Page 59 of Daddy's Little Christmas
A little girl stood at one of the writing tables, tongue tucked between her teeth in fierce concentration. Her father hovered nearby, offering help she clearly did not want. I knew them—Javier Alvarez and his youngest. She’d been born in a January storm bad enough to close the roads for two days.
Rudy slowed beside me.
“What’s this?” he asked, already leaning in to read the sign.
“Letters to Tomorrow,” I said. “We do it every year.”
His mouth tipped into a small, curious smile. “Everyone?”
“Anyone who wants to.” I paused. “Kids. Adults. People who’ve lived here forever. People who just arrived.”
“Do you read them later?” he asked.
“No.” I shook my head. “That’s the point. They stay sealed. Some years we burn them together. Some years we bury them. Depends on what the town needs.”
He glanced at the box again, thoughtful.
“My dad built it,” I added. “My mom used to say people needed a place to put things. Not answers. Just… somewhere to set them down.”
Rudy nodded slowly.
“We didn’t do things like this when I was growing up,” he said after a moment. “No letters. No hopes written down. You were supposed to… manage your own stuff.”
There was no bitterness in his voice. Just observation.
“You don’t have to,” I said. “Participate, I mean. It’s not a requirement.”
He looked at me, then back at the tables where people were writing quietly, shoulders bent, faces intent.
“I think I want to,” he said.
I gestured toward the nearest table. “Take your time. I’ll be right here.”
I stepped back just enough to give him space, close enough to see him out of the corner of my eye. He chose a piece of papercarefully, tested one pen, then another, like he felt the weight of the words before he’d even written them.
I didn’t try to read.

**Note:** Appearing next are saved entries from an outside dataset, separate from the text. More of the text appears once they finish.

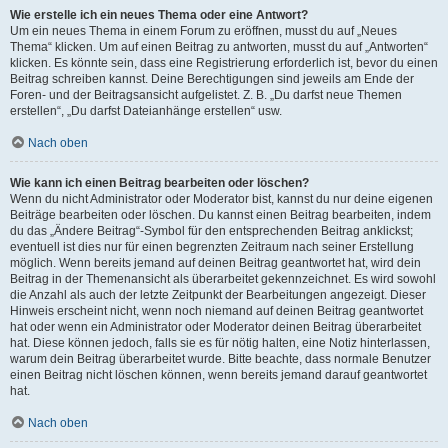
Wie erstelle ich ein neues Thema oder eine Antwort?
Um ein neues Thema in einem Forum zu eröffnen, musst du auf „Neues
Thema“ klicken. Um auf einen Beitrag zu antworten, musst du auf „Antworten“
klicken. Es könnte sein, dass eine Registrierung erforderlich ist, bevor du einen
Beitrag schreiben kannst. Deine Berechtigungen sind jeweils am Ende der
Foren- und der Beitragsansicht aufgelistet. Z. B. „Du darfst neue Themen
erstellen“, „Du darfst Dateianhänge erstellen“ usw.
Nach oben
Wie kann ich einen Beitrag bearbeiten oder löschen?
Wenn du nicht Administrator oder Moderator bist, kannst du nur deine eigenen
Beiträge bearbeiten oder löschen. Du kannst einen Beitrag bearbeiten, indem
du das „Ändere Beitrag“-Symbol für den entsprechenden Beitrag anklickst;
eventuell ist dies nur für einen begrenzten Zeitraum nach seiner Erstellung
möglich. Wenn bereits jemand auf deinen Beitrag geantwortet hat, wird dein
Beitrag in der Themenansicht als überarbeitet gekennzeichnet. Es wird sowohl
die Anzahl als auch der letzte Zeitpunkt der Bearbeitungen angezeigt. Dieser
Hinweis erscheint nicht, wenn noch niemand auf deinen Beitrag geantwortet
hat oder wenn ein Administrator oder Moderator deinen Beitrag überarbeitet
hat. Diese können jedoch, falls sie es für nötig halten, eine Notiz hinterlassen,
warum dein Beitrag überarbeitet wurde. Bitte beachte, dass normale Benutzer
einen Beitrag nicht löschen können, wenn bereits jemand darauf geantwortet
hat.
Nach oben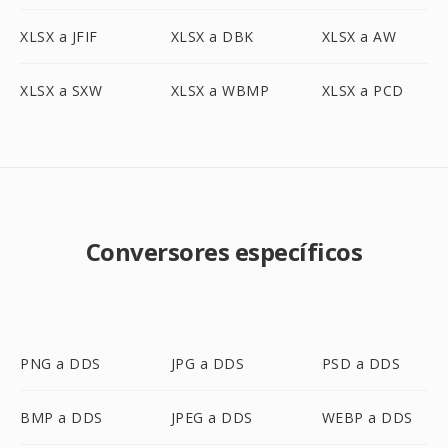
XLSX a JFIF
XLSX a DBK
XLSX a AW
XLSX a SXW
XLSX a WBMP
XLSX a PCD
Conversores específicos
PNG a DDS
JPG a DDS
PSD a DDS
BMP a DDS
JPEG a DDS
WEBP a DDS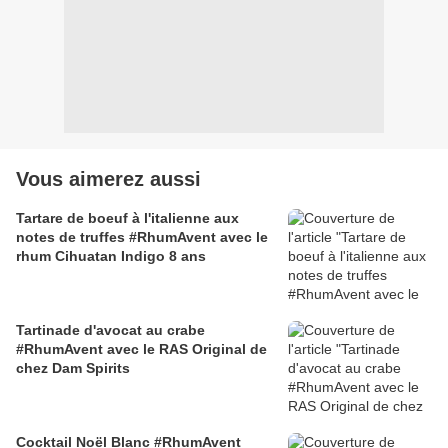
Vous aimerez aussi
Tartare de boeuf à l'italienne aux
notes de truffes #RhumAvent avec le
rhum Cihuatan Indigo 8 ans
Tartinade d'avocat au crabe
#RhumAvent avec le RAS Original de
chez Dam Spirits
Cocktail Noël Blanc #RhumAvent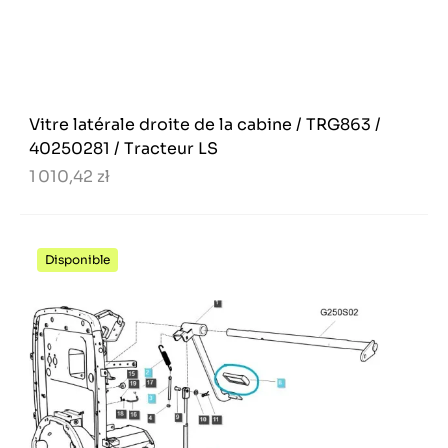
Vitre latérale droite de la cabine / TRG863 /
40250281 / Tracteur LS
1 010,42 zł
Disponible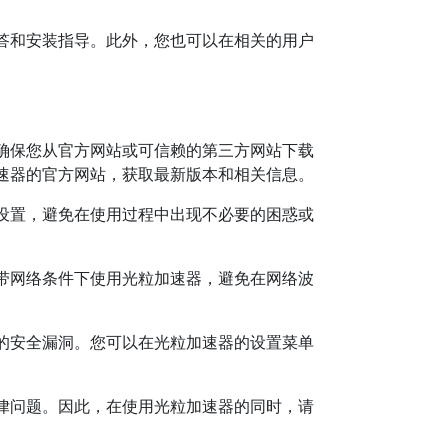
答和安装指导。此外，您也可以在相关的用户
确保您从官方网站或可信赖的第三方网站下载
速器的官方网站，获取最新版本和相关信息。
设置，避免在使用过程中出现不必要的困惑或
带网络条件下使用光粒加速器，避免在网络波
的安全漏洞。您可以在光粒加速器的设置菜单
律问题。因此，在使用光粒加速器的同时，请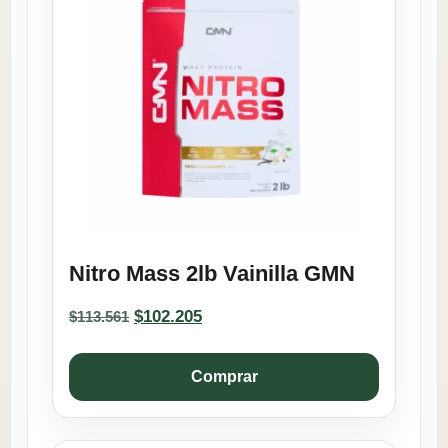
Nitro Mass 2lb Vainilla GMN
Original
Current
$
102.205
$
113.561
price
price
was:
is:
$113.561.
$102.205.
Comprar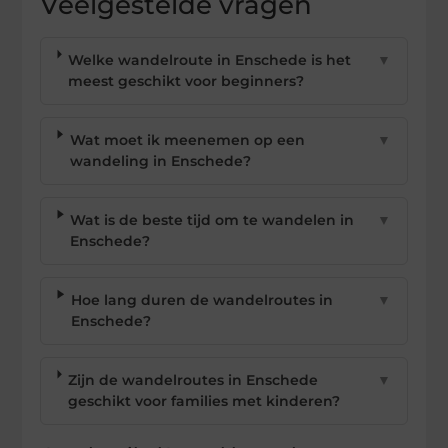
Veelgestelde vragen
Welke wandelroute in Enschede is het
▼
meest geschikt voor beginners?
Wat moet ik meenemen op een
▼
wandeling in Enschede?
Wat is de beste tijd om te wandelen in
▼
Enschede?
Hoe lang duren de wandelroutes in
▼
Enschede?
Zijn de wandelroutes in Enschede
▼
geschikt voor families met kinderen?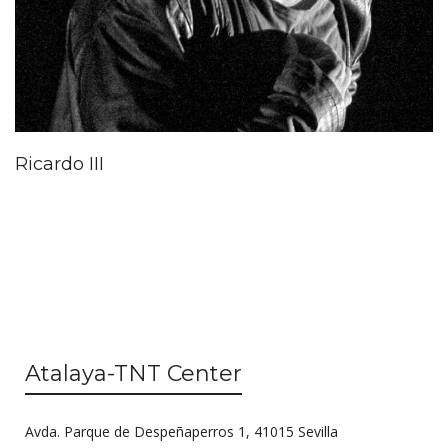
Ricardo III
Atalaya-TNT Center
Avda. Parque de Despeñaperros 1, 41015 Sevilla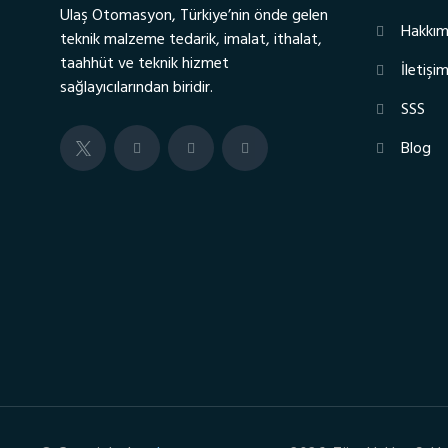
Ulaş Otomasyon, Türkiye’nin önde gelen
Hakkım
teknik malzeme tedarik, imalat, ithalat,
taahhüt ve teknik hizmet
İletişi
sağlayıcılarından biridir.
SSS
Blog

Didn’t try to guess.
I just watched the way his shoulders shifted as he wrote, the way he paused, breathed, started again. The way he folded the letter with deliberate care before carrying it to the box.
When he slipped it through the slot, he didn’t rush away.

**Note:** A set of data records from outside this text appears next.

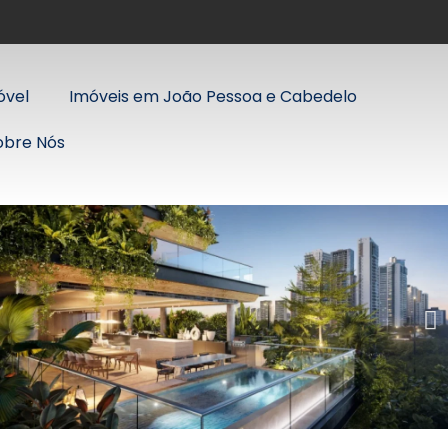
óvel
Imóveis em João Pessoa e Cabedelo
obre Nós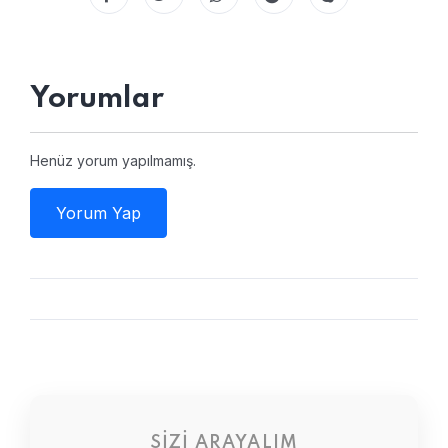
Yorumlar
Henüz yorum yapılmamış.
Yorum Yap
SIZI ARAYALIM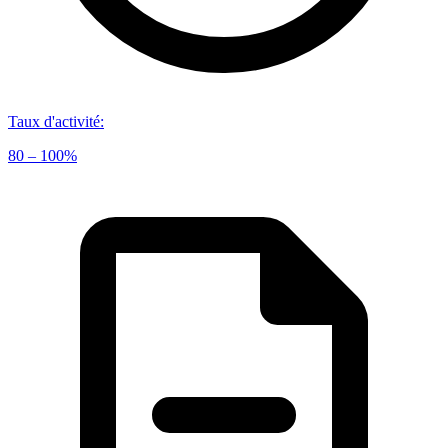
Taux d'activité
:
80 – 100%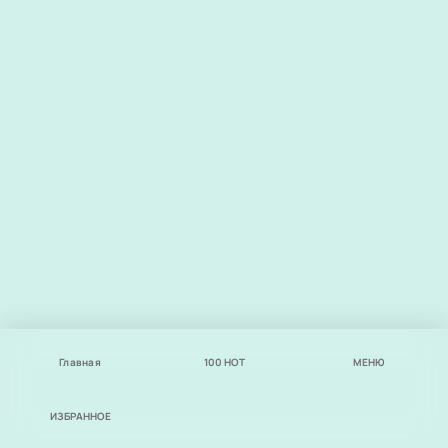
Главная
100
НОТ
МЕНЮ
ИЗБРАННОЕ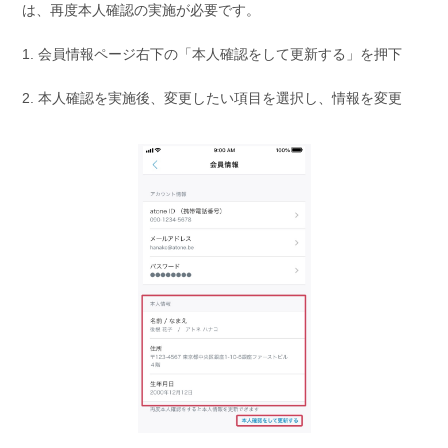
は、再度本人確認の実施が必要です。
1. 会員情報ページ右下の「本人確認をして更新する」を押下
2. 本人確認を実施後、変更したい項目を選択し、情報を変更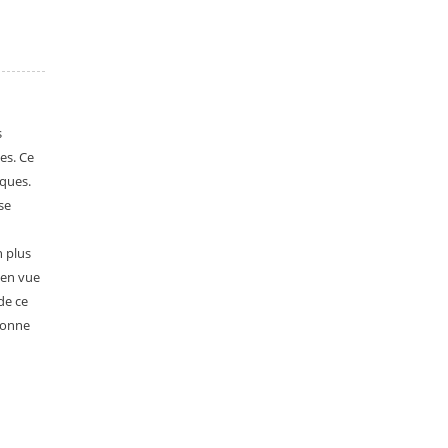
s
es. Ce
èques.
se
n plus
 en vue
de ce
rsonne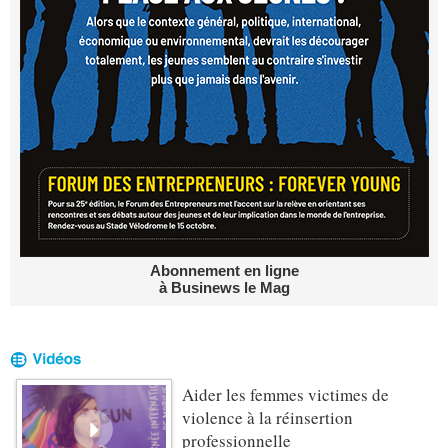
Abonnement en ligne
à Businews le Mag
Aider les femmes victimes de
violence à la réinsertion
professionnelle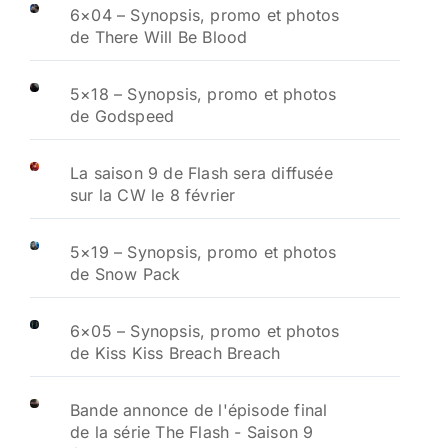
6×04 – Synopsis, promo et photos
de There Will Be Blood
5×18 – Synopsis, promo et photos
de Godspeed
La saison 9 de Flash sera diffusée
sur la CW le 8 février
5×19 – Synopsis, promo et photos
de Snow Pack
6×05 – Synopsis, promo et photos
de Kiss Kiss Breach Breach
Bande annonce de l'épisode final
de la série The Flash - Saison 9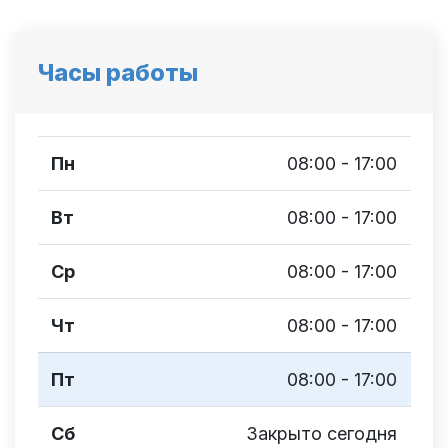
Часы работы
Пн
08:00 - 17:00
Вт
08:00 - 17:00
Ср
08:00 - 17:00
Чт
08:00 - 17:00
Пт
08:00 - 17:00
Сб
Закрыто сегодня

He stood there for a second longer, fingers resting on the worn oak, like he was making sure it would hold.
And I thought, not for the first time that day, that bringing him here had been the right choice.

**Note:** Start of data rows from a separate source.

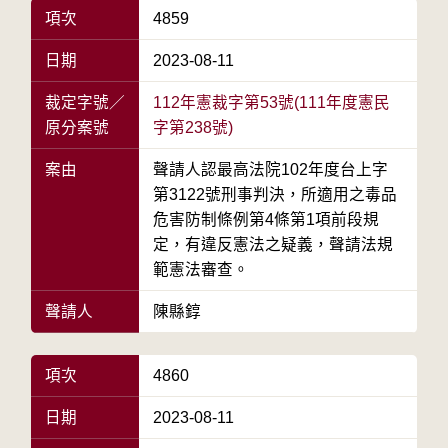
項次
4859
日期
2023-08-11
裁定字號／
112年憲裁字第53號(111年度憲民
原分案號
字第238號)
案由
聲請人認最高法院102年度台上字
第3122號刑事判決，所適用之毒品
危害防制條例第4條第1項前段規
定，有違反憲法之疑義，聲請法規
範憲法審查。
聲請人
陳縣錞
項次
4860
日期
2023-08-11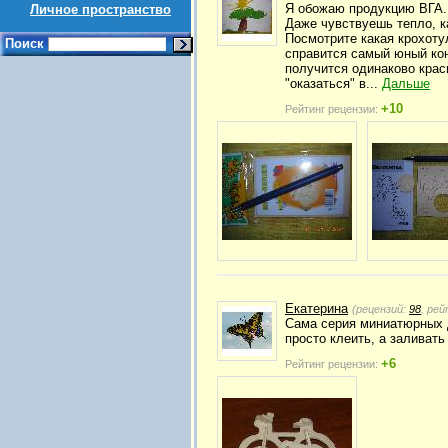
Я обожаю продукцию ВГА. 
Личное пространство
Даже чувствуешь тепло, к
Посмотрите какая крохоту
Поиск
справится самый юный кон
получится одинаково крас
"оказаться" в...
Дальше
+10
Рейтинг рецензии:
Екатерина
(рецензий:
98
, ре
Сама серия миниатюрных 
просто клеить, а заливать
+6
Рейтинг рецензии: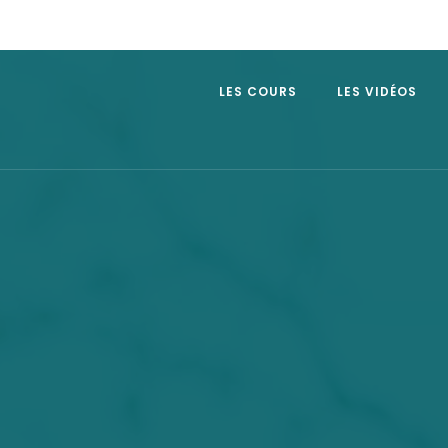
LES COURS
LES VIDÉOS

A familiar laugh cut through the low murmur of the square.
I hadn’t heard it in nearly two weeks—not since Sheriff Tom Warren had gone out of state for a regional conference.
He’d only gotten back into town late last night.
He was in a Santa suit—red felt dusted with snow, the fake beard. Even dressed like that, there was no mistaking him. Broad-shouldered, solid, planted in the world the same way he’d always been. The same guy that had been at my side since we were boys tearing across frozen ponds and getting hauled home by our collars.
“Well, look who finally came home,” I said.
Tom grinned. “Miss me?”
“Town’s been quieter without you,” I said. “In a suspicious way.”